(Raw records)
┄┄┄┄┄┄┄┄┄┄┄┄┄┄┄┄┄┄┄┄
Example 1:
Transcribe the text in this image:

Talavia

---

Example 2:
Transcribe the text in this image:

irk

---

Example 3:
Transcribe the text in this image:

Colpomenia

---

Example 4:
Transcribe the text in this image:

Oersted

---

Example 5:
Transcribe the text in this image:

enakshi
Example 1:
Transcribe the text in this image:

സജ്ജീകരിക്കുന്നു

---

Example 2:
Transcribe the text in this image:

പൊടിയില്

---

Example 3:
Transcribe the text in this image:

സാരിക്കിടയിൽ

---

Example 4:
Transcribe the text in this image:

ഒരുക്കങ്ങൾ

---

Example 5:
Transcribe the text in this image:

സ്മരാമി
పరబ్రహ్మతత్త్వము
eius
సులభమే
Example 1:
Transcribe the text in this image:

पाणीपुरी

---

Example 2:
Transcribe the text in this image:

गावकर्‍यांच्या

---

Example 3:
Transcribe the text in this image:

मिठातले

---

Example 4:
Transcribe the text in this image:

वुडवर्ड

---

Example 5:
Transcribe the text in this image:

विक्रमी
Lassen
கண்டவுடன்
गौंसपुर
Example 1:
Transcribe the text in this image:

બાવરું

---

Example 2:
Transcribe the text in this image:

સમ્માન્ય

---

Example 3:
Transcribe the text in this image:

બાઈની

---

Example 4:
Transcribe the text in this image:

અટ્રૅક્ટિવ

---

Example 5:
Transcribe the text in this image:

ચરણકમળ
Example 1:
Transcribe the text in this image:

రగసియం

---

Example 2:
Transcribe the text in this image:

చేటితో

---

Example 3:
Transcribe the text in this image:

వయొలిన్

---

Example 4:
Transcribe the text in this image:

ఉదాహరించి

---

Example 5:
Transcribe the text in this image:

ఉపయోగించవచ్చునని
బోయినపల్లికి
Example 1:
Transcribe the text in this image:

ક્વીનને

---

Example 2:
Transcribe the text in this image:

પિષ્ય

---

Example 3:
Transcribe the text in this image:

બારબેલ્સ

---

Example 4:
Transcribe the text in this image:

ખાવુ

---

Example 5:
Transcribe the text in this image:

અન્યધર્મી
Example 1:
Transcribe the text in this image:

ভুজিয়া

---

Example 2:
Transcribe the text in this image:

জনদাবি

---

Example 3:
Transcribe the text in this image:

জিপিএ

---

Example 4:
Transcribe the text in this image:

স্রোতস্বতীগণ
┄┄┄┄┄┄┄┄┄┄┄┄┄┄┄┄┄┄┄┄
▶ _THE TASK_
Reproduce all the items above verbatim, keeping every line and character unchanged.

▶ _EXPECTED ANSWER_
Example 1:
Transcribe the text in this image:

Talavia

---

Example 2:
Transcribe the text in this image:

irk

---

Example 3:
Transcribe the text in this image:

Colpomenia

---

Example 4:
Transcribe the text in this image:

Oersted

---

Example 5:
Transcribe the text in this image:

enakshi
Example 1:
Transcribe the text in this image:

സജ്ജീകരിക്കുന്നു

---

Example 2:
Transcribe the text in this image:

പൊടിയില്

---

Example 3:
Transcribe the text in this image:

സാരിക്കിടയിൽ

---

Example 4:
Transcribe the text in this image:

ഒരുക്കങ്ങൾ

---

Example 5:
Transcribe the text in this image:

സ്മരാമി
పరబ్రహ్మతత్త్వము
eius
సులభమే
Example 1:
Transcribe the text in this image:

पाणीपुरी

---

Example 2:
Transcribe the text in this image:

गावकर्‍यांच्या

---

Example 3:
Transcribe the text in this image:

मिठातले

---

Example 4:
Transcribe the text in this image:

वुडवर्ड

---

Example 5:
Transcribe the text in this image:

विक्रमी
Lassen
கண்டவுடன்
गौंसपुर
Example 1:
Transcribe the text in this image:

બાવરું

---

Example 2:
Transcribe the text in this image:

સમ્માન્ય

---

Example 3:
Transcribe the text in this image:

બાઈની

---

Example 4:
Transcribe the text in this image:

અટ્રૅક્ટિવ

---

Example 5:
Transcribe the text in this image:

ચરણકમળ
Example 1:
Transcribe the text in this image:

రగసియం

---

Example 2:
Transcribe the text in this image:

చేటితో

---

Example 3:
Transcribe the text in this image:

వయొలిన్

---

Example 4:
Transcribe the text in this image:

ఉదాహరించి

---

Example 5:
Transcribe the text in this image:

ఉపయోగించవచ్చునని
బోయినపల్లికి
Example 1:
Transcribe the text in this image:

ક્વીનને

---

Example 2:
Transcribe the text in this image:

પિષ્ય

---

Example 3:
Transcribe the text in this image:

બારબેલ્સ

---

Example 4:
Transcribe the text in this image:

ખાવુ

---

Example 5:
Transcribe the text in this image:

અન્યધર્મી
Example 1:
Transcribe the text in this image:

ভুজিয়া

---

Example 2:
Transcribe the text in this image:

জনদাবি

---

Example 3:
Transcribe the text in this image:

জিপিএ

---

Example 4:
Transcribe the text in this image:

স্রোতস্বতীগণ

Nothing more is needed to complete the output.